By Jack McEvoy
New England, a region home to six states that are deeply Democratic, may experience rolling blackouts this winter due to severe natural gas shortages, according to The Wall Street Journal.
The region is heavily reliant on imported liquefied natural gas (LNG) to supply energy during the winter months; however, New England may be unable to get enough gas as Europe is importing record amounts of LNG to combat its energy crisis, the outlet reported. Should LNG supplies dwindle during a harsh winter states like Massachusetts and Connecticut could struggle to generate electricity as a substantial amount of fuel supply will be used to heat homes, according to the region’s grid operator Independent Systems Operator New England (ISO NE).
“The Northeast grid relies heavily on natural gas, including imported LNG from many areas of the world which is delivered just in time,” Meredith Angwin, author of “Shorting the Grid: The Hidden Fragility of Our Electric Grid,” told the Daily Caller News Foundation. “Our dependence on these fuels leads to increased danger of rolling blackouts in cold weather conditions.”
Although New England states are located near the Appalachian and Marcellus shale natural gas basins, pipeline projects that could alleviate supply concerns have been previously blocked by states like New York and environmental groups.

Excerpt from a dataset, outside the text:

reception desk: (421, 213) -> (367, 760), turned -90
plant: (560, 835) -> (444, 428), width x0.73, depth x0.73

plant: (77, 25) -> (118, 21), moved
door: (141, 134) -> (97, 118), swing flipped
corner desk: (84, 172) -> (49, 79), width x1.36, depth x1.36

“Since the region is reliant on imported liquefied natural gas (LNG) during the winter months, we can expect to see price volatility when global events impact demand for this fuel,” an ISO NE spokesperson told the DCNF.

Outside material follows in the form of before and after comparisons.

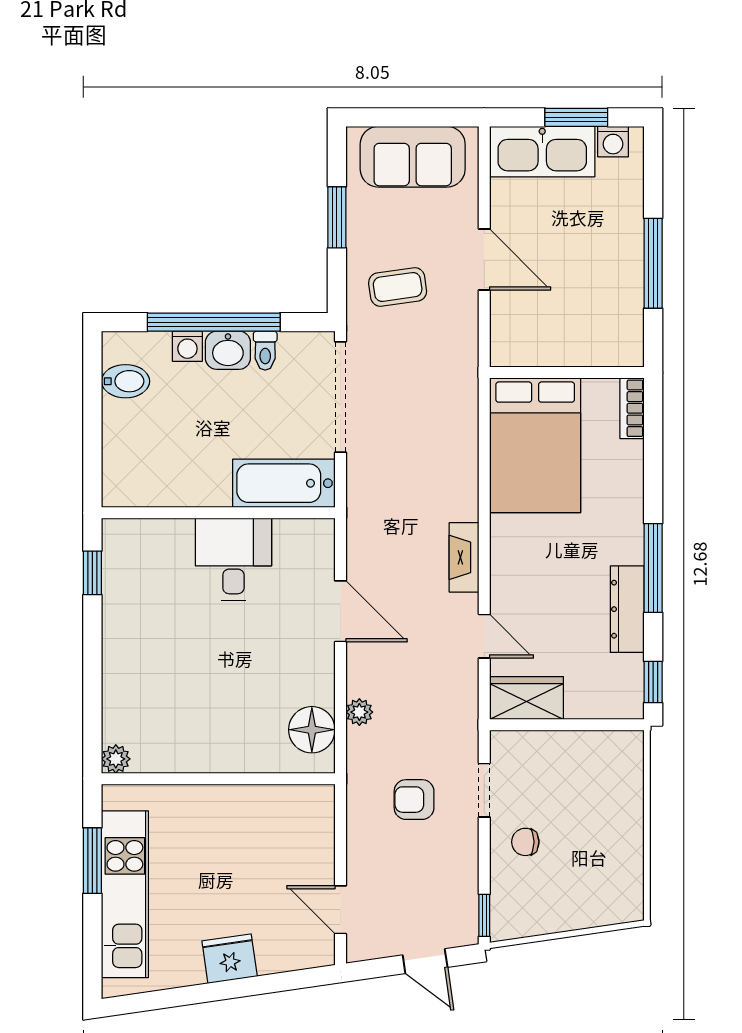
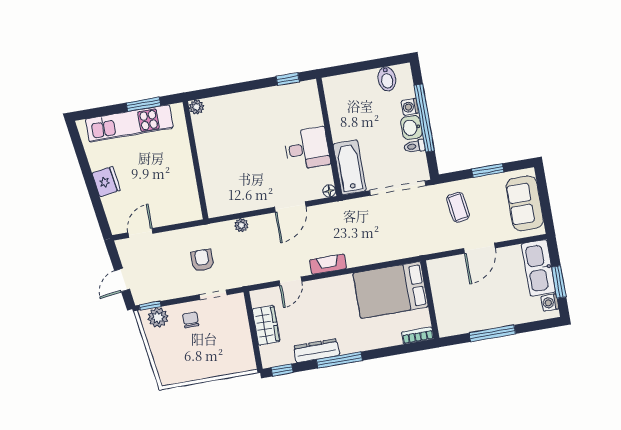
wardrobe: (526, 698) -> (266, 325), moved
floor lamp: (312, 730) -> (329, 191), moved, width x0.53, depth x0.53
plant: (510, 904) -> (158, 318), added

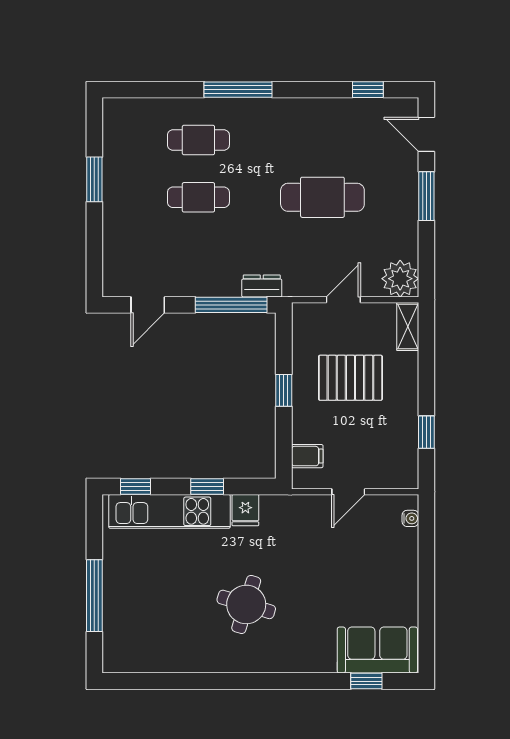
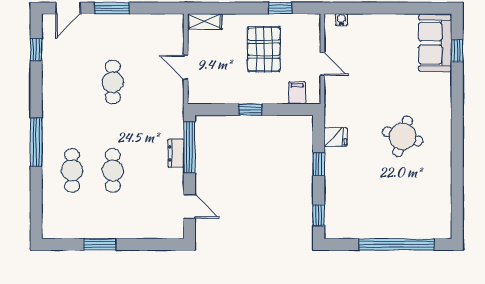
cafe table: (322, 197) -> (113, 82), width x0.73, depth x0.74
plant: (400, 279) -> (171, 27), removed
dresser: (262, 286) -> (176, 153), moved
pallet: (350, 378) -> (264, 49), moved
kitchen unit: (169, 511) -> (336, 191), removed
window: (94, 596) -> (396, 244), width x1.46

New England’s electricity companies cannot stockpile large amounts of fuel and are unable to secure enough gas via pipelines as the majority of supplies are routed to utilities that heat households and businesses, according to the WSJ. Power producers largely rely on fluctuating market prices to meet demand; however, natural gas prices are set to rise this winter, according to the Energy Information Administration.
“I don’t think we will address the reliability concerns in time for winter, we just have to hope for a mild winter,” Angwin said.
Europe is set to import a record amount of LNG in 2022 as its imports through the end of September are already 16.5% higher than 2021’s total and 8% over 2019’s pre-COVID numbers, according to Reuters which cited Refinitiv, a financial analyst. Europe is receiving increased shipments of LNG as Russia has cut natural gas deliveries via the Nord Stream 1 pipeline in response to sanctions.
Weekly stocks of oil and distillate petroleum products were at historically low levels on Oct. 7, according to EIA data. Additionally, the price of heating oil, which can be used as an alternative to natural gas, hit an all-time high in October, according to the EIA.
Natural gas accounts for 52% of New England’s electricity generation while 11% of the region’s power comes from net imports, according to ISO NE data.
“Our initial analysis shows that the region should have sufficient fuel supplies under mild and moderate winter conditions, which in New England is quite cold,” an ISO NE spokesperson told the DCNF.